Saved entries
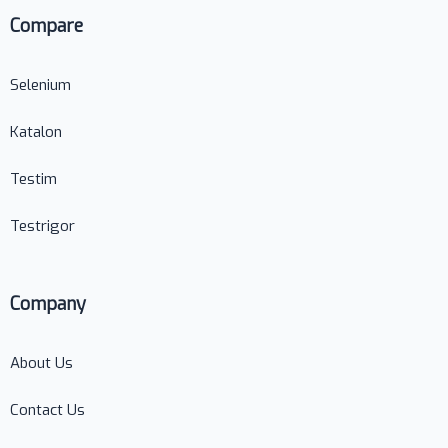
Compare
Selenium
Katalon
Testim
Testrigor
Company
About Us
Contact Us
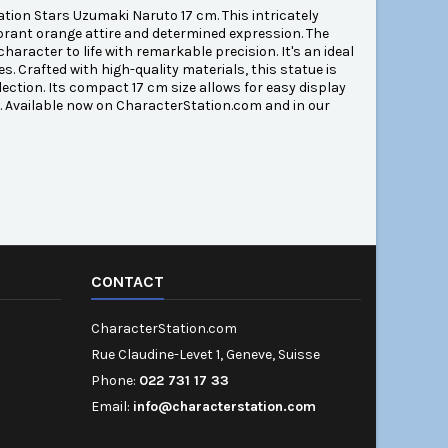
tion Stars Uzumaki Naruto 17 cm. This intricately
brant orange attire and determined expression. The
aracter to life with remarkable precision. It's an ideal
s. Crafted with high-quality materials, this statue is
lection. Its compact 17 cm size allows for easy display
n. Available now on CharacterStation.com and in our
CONTACT
CharacterStation.com
Rue Claudine-Levet 1, Geneve, Suisse
Phone:
022 731 17 33
Email:
info@characterstation.com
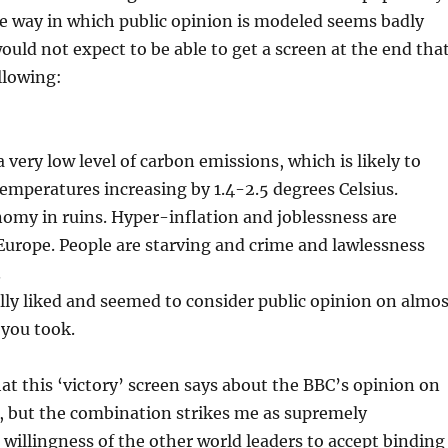
The way in which public opinion is modeled seems badly
would not expect to be able to get a screen at the end tha
ollowing:
 very low level of carbon emissions, which is likely to
 temperatures increasing by 1.4-2.5 degrees Celsius.
nomy in ruins. Hyper-inflation and joblessness are
urope. People are starving and crime and lawlessness
.
ly liked and seemed to consider public opinion on almos
 you took.
at this ‘victory’ screen says about the BBC’s opinion on
, but the combination strikes me as supremely
 willingness of the other world leaders to accept binding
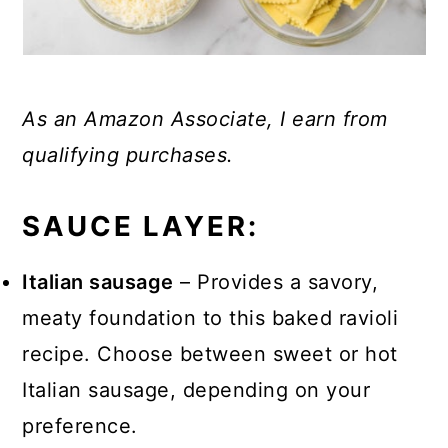
As an Amazon Associate, I earn from
qualifying purchases.
SAUCE LAYER:
Italian sausage
– Provides a savory,
meaty foundation to this baked ravioli
recipe. Choose between sweet or hot
Italian sausage, depending on your
preference.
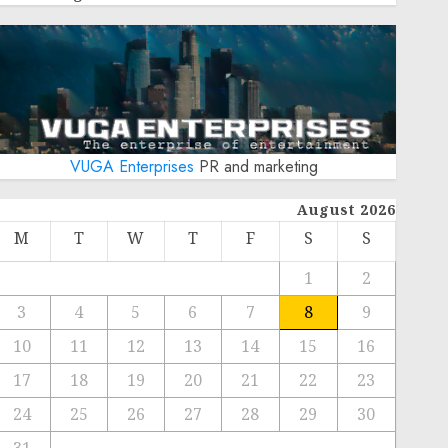
VUGA Enterprises
PR and marketing
August 2026
M
T
W
T
F
S
S
1
2
3
4
5
6
7
8
9
10
11
12
13
14
15
16
17
18
19
20
21
22
23
24
25
26
27
28
29
30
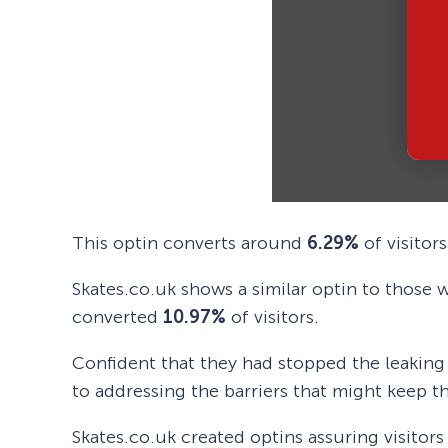
This optin converts around
6.29%
of visitors
Skates.co.uk shows a similar optin to those 
converted
10.97%
of visitors.
Confident that they had stopped the leakin
to addressing the barriers that might keep th
Skates.co.uk created optins assuring visitor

WHAT IS REQUIRED ▸
From the material, copy word for word every line from the line containing "The way in which" to the line containing "willingness of the", including both of those lines.

RESULT ▸
The way in which public opinion is modeled seems badly
would not expect to be able to get a screen at the end tha
ollowing:
 very low level of carbon emissions, which is likely to
 temperatures increasing by 1.4-2.5 degrees Celsius.
nomy in ruins. Hyper-inflation and joblessness are
urope. People are starving and crime and lawlessness
.
ly liked and seemed to consider public opinion on almos
 you took.
at this ‘victory’ screen says about the BBC’s opinion on
, but the combination strikes me as supremely
 willingness of the other world leaders to accept binding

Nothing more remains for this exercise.